Small satellites like Starlink burn up in athmosphere. But if you're curious about liability laws for falling satellites, here's the relevant UN convention: http://www.unoosa.org/pdf/gares/ARES_26_2777E.pdf
That convention makes states (i.e. national governments) liable, but doesn't by itself make SpaceX liable. I assume SpaceX would be liable under ordinary tort law in the U.S., irrespective of the convention. At least for claims against U.S. nationals, the convention is probably mostly irrelevant; it's purpose is to act as a backstop in case compensation can't be found using normal legal procedures--e.g. courts won't otherwise hear a claim (AFAIU, the U.S. is relatively liberal in permitting foreign entities to sue in domestic courts for all manner of situations, and to do so on equal footing), or the entity is unable to pay compensation, in which cases the state signatory effectively acts as a guarantor for all the entities within its jurisdiction.
If I had to guess, probably quite a bit. I doubt the battery cells or the electronics would hold up under hard vacuum.
I recall a story posted here that if you put an iPhone in helium it will break the MEMS components inside of it and it will fail to boot, and that's still at 1 atmosphere.
The battery is already sealed, and 1 atmosphere isn't a lot of pressure to contain. It might even be able to be pressurized to quite a bit less. Regarding the electronics, engineering-wise that's a solved problem. And it would only need the drivetrain and charging electronics.
I suppose that a wider track would be useful in 1/3 G, but that is a mod that off-roaders have been doing at home for decades. Ditto ride height and wheel size.
I would not be surprised to see a Cybertruck offloading from a Starship someday, maybe even on a private mission after Artemis finishes.
Yes. But they're designed to burn up on entry. I think it's been mentioned on HN that the delay in their laser link network was due to the need to redesign the laser component to ensure it would break up.
When people say something will "burn up on reentry", a phrase that I've heard almost all of my life but never really given much thought too, how burnt are we talking? Surely it doesn't just completely atomize?

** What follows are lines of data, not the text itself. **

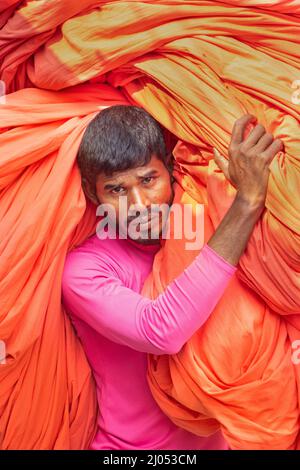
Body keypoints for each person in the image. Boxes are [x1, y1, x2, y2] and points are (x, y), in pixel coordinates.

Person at [61, 105, 283, 450]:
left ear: (170, 169)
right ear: (94, 195)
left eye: (148, 180)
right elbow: (160, 331)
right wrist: (247, 202)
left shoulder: (206, 223)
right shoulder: (84, 269)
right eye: (117, 190)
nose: (139, 203)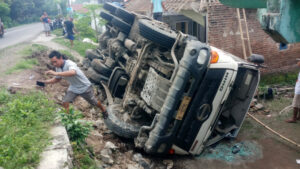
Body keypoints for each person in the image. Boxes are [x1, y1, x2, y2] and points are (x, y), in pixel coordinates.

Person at [40, 50, 108, 118]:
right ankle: (68, 119)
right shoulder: (58, 68)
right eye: (52, 63)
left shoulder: (70, 63)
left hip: (84, 86)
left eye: (55, 61)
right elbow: (57, 79)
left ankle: (103, 110)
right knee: (65, 102)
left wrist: (55, 73)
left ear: (60, 58)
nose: (54, 64)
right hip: (74, 87)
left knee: (94, 102)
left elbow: (73, 72)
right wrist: (45, 82)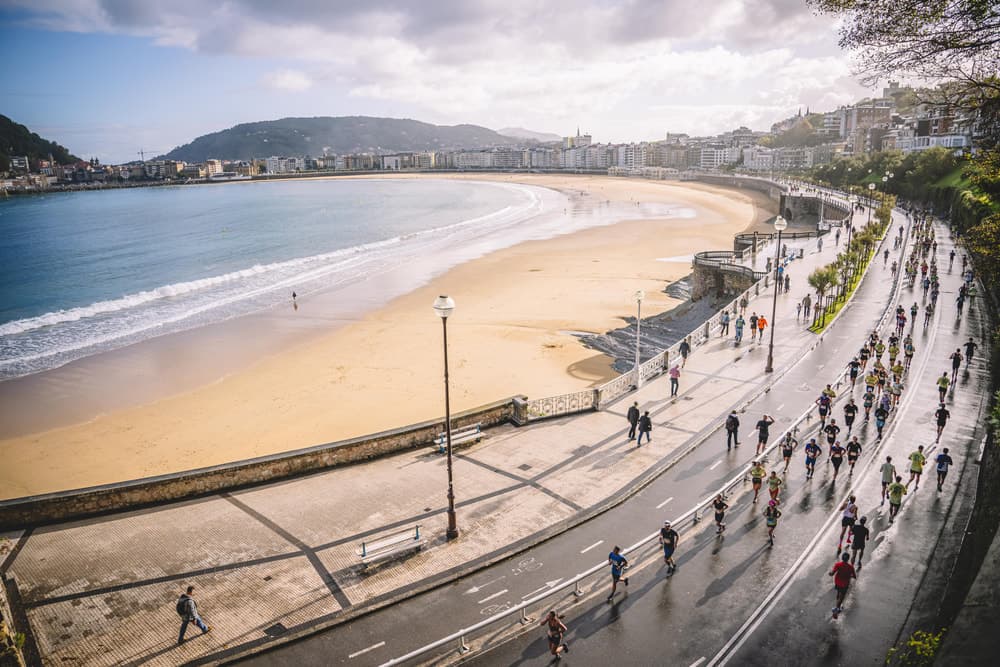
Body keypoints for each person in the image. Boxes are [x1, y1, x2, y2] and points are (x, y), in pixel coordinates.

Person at [829, 552, 857, 618]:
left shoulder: (838, 564)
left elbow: (832, 573)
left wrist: (830, 573)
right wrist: (849, 575)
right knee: (841, 598)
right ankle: (836, 611)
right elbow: (854, 576)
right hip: (845, 584)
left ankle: (838, 606)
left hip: (837, 582)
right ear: (848, 559)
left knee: (839, 593)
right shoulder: (850, 567)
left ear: (842, 558)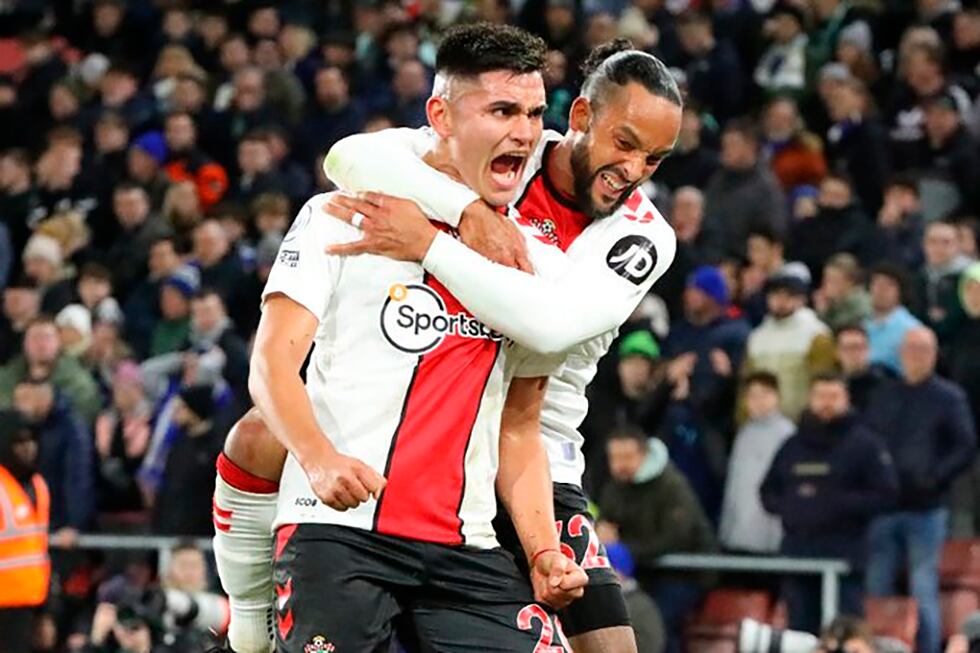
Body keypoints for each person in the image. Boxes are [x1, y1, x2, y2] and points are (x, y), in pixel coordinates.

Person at [215, 33, 682, 653]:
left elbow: (546, 327)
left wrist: (431, 242)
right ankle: (248, 629)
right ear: (580, 117)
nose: (635, 171)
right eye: (625, 144)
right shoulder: (506, 159)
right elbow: (349, 157)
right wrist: (468, 214)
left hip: (532, 450)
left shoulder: (639, 235)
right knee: (261, 431)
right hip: (382, 494)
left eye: (655, 159)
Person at [864, 327, 977, 653]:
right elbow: (868, 441)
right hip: (884, 505)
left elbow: (965, 445)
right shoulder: (884, 394)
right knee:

I don't know specifically but as a layman I'd imagine the satellite breaking up into smaller and smaller pieces due to the rapid heating and the "wind resistance"(?) from making contact with the atmosphere at high speeds.
I'd also imagine that at some point in this breaking-up-process the pieces are small enough to sublimate from the extreme heat, i.e. "burning up".

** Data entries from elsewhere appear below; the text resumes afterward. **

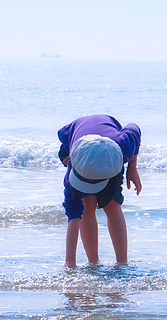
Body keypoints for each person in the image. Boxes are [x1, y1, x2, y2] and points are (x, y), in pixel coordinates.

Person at [57, 114, 142, 268]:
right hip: (79, 143)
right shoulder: (74, 165)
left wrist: (132, 167)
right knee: (85, 206)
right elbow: (74, 215)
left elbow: (134, 129)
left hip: (109, 152)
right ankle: (93, 264)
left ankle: (122, 263)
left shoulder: (123, 148)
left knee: (112, 204)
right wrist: (70, 262)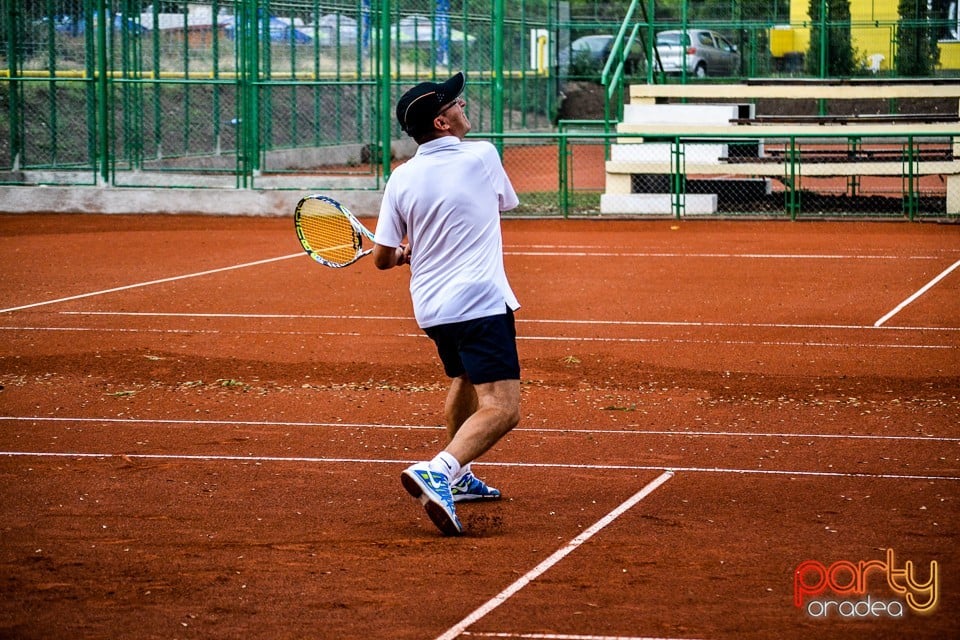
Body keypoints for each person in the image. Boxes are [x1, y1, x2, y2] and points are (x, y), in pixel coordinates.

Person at [372, 71, 521, 536]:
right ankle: (439, 469)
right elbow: (500, 204)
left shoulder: (400, 178)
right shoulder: (482, 155)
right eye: (456, 104)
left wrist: (404, 253)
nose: (464, 106)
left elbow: (382, 258)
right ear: (441, 122)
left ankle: (458, 478)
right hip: (479, 299)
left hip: (434, 310)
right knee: (503, 406)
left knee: (464, 377)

You know how racecars spectacularly fly to pieces when they crash? That is by design - as it rapidly sheds energy. Same thing applies to things that "burn up on reentry", so long as you prevent the thing from coming down as one solid lump of glowing hot metal - the surface area to mass ratio renders the fragments harmless.
I wonder if anyone has ever tested the whole thing about field mice surviving a drop from any height due to their low terminal velocity... those bat bombs in WWII don't count.

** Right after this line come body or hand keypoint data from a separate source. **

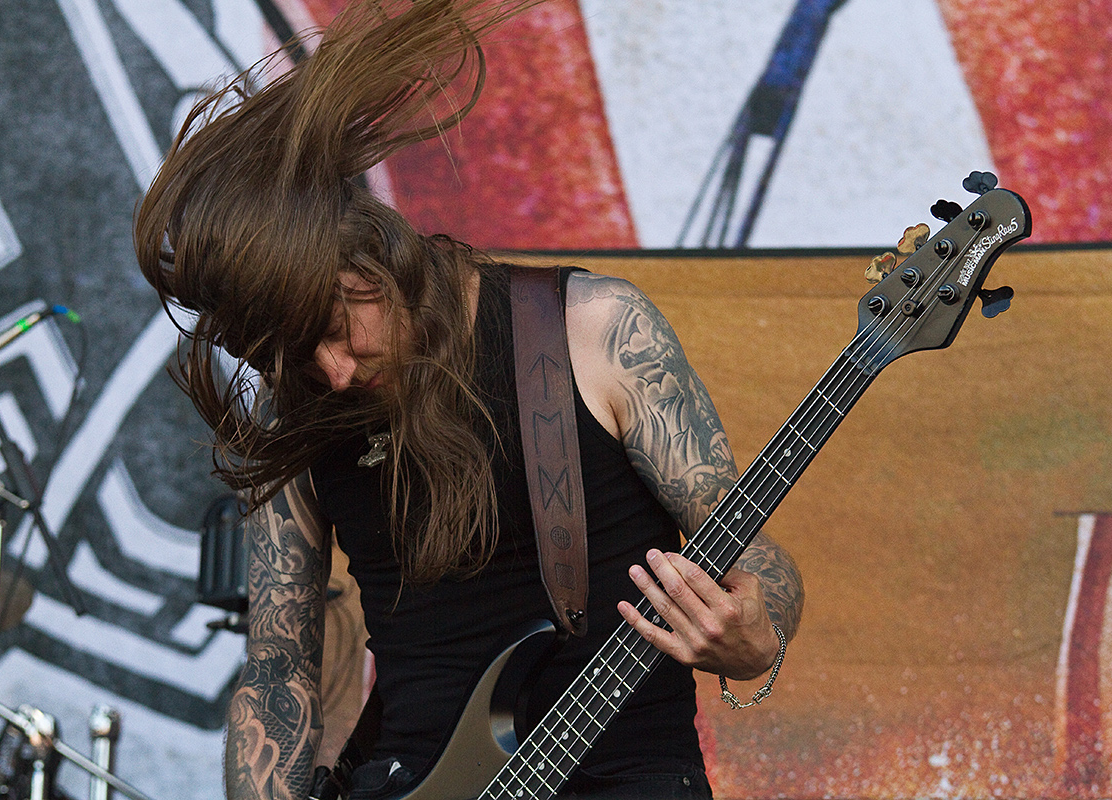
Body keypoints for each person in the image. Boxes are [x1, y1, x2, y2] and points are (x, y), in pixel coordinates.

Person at [134, 2, 804, 798]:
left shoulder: (592, 330)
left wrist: (756, 637)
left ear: (372, 249)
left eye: (337, 327)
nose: (335, 373)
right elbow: (280, 664)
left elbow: (752, 554)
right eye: (297, 357)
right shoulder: (300, 410)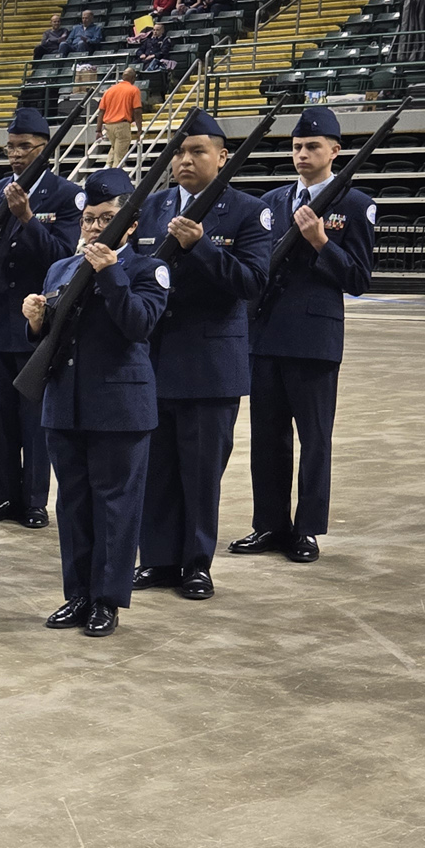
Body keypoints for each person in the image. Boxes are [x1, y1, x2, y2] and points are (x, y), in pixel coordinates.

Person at [130, 109, 274, 601]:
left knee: (200, 471)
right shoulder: (150, 208)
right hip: (152, 358)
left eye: (197, 151)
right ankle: (157, 559)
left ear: (222, 157)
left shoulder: (248, 211)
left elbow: (253, 282)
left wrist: (203, 247)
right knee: (156, 469)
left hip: (210, 364)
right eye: (179, 152)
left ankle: (196, 564)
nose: (185, 160)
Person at [23, 168, 169, 637]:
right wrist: (34, 323)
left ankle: (107, 600)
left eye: (105, 218)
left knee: (116, 507)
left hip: (120, 406)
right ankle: (77, 594)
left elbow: (138, 325)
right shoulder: (61, 268)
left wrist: (110, 273)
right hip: (65, 403)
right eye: (88, 218)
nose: (92, 227)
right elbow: (51, 341)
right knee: (73, 504)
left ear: (129, 226)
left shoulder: (149, 268)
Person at [234, 105, 374, 566]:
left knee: (314, 439)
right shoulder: (271, 203)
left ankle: (307, 529)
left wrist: (320, 242)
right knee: (267, 437)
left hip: (314, 340)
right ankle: (269, 524)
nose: (302, 154)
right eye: (296, 147)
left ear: (335, 150)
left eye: (312, 146)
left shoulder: (353, 204)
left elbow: (358, 278)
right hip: (267, 334)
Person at [0, 107, 81, 530]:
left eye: (25, 147)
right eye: (11, 147)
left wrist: (27, 219)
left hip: (40, 317)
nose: (16, 155)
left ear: (45, 149)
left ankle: (34, 498)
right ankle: (3, 495)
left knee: (34, 415)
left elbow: (61, 257)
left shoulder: (65, 194)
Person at [98, 67, 143, 166]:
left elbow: (101, 111)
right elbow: (137, 110)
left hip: (108, 126)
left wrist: (98, 130)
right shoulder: (133, 90)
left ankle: (107, 167)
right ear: (133, 78)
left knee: (115, 148)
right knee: (120, 158)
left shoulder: (109, 90)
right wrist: (139, 128)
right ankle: (113, 177)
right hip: (122, 125)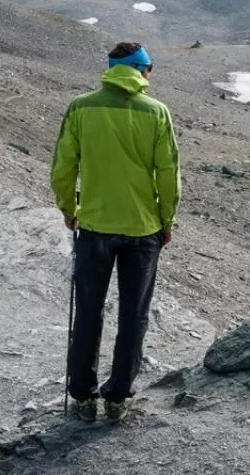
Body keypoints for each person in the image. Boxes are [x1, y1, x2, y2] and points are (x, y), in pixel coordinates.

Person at [50, 41, 181, 423]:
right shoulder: (156, 112)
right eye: (150, 68)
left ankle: (82, 396)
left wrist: (68, 209)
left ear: (111, 68)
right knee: (133, 314)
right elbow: (169, 175)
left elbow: (62, 167)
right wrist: (166, 222)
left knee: (88, 311)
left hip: (93, 226)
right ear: (142, 69)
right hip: (143, 231)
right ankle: (118, 397)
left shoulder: (81, 107)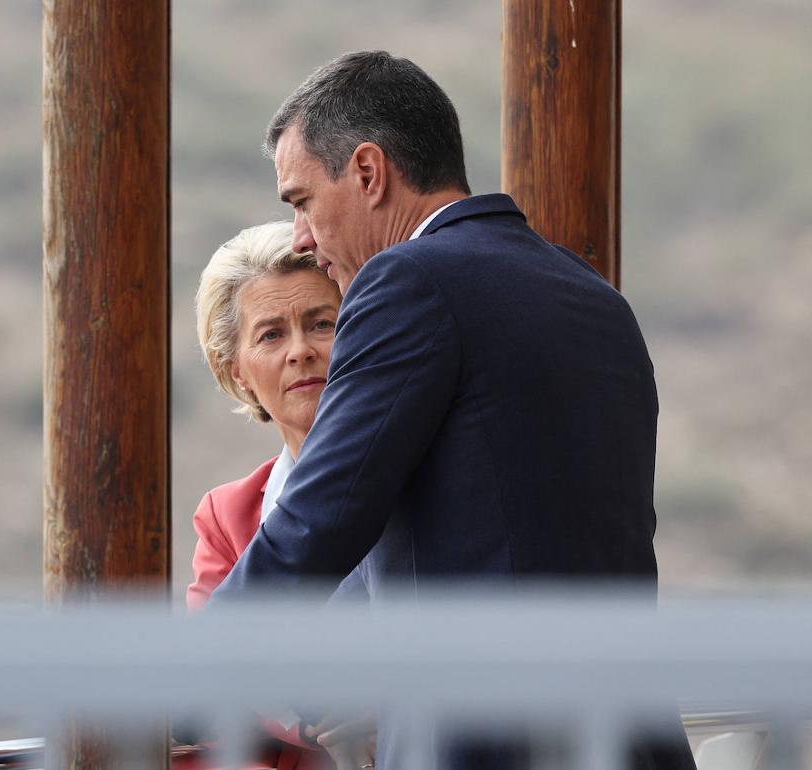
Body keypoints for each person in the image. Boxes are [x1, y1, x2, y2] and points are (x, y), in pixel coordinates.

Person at [207, 51, 695, 770]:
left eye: (302, 201)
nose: (303, 237)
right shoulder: (594, 296)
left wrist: (182, 665)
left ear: (369, 173)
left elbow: (323, 518)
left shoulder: (406, 282)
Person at [188, 220, 371, 770]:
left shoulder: (436, 475)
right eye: (270, 335)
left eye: (322, 324)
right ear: (236, 372)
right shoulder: (228, 515)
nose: (302, 351)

Do you remember, back when SpaceX used aluminum grid fins, when you'd see a Stage 1 re-entering, and you could watch the grid fins erode away in realtime video?
Yeah, I mean to be specific your homeowners' insurance would pay you directly for "falling debris", but then they would go sue SpaceX to get their money back.
This reminds me of an episode of Jim Henson's TV series Dinosaurs where a space rock hits the Sinclairs' house, and the insurance refuses to pay out. Because they had "meteor" insurance, so their house would only be covered if it was floating in the upper atmosphere at the time of the strike. Instead, the insurance said their house was hit with a meteorite (a meteor that reached the ground), which wasn't covered under their policy.
Probably? But I imagine that won't/can't happen because the satellite is likely designed to burn upon reentry. It would seriously surprise me if no regulatory body thought of this before they sent thousands into LEO.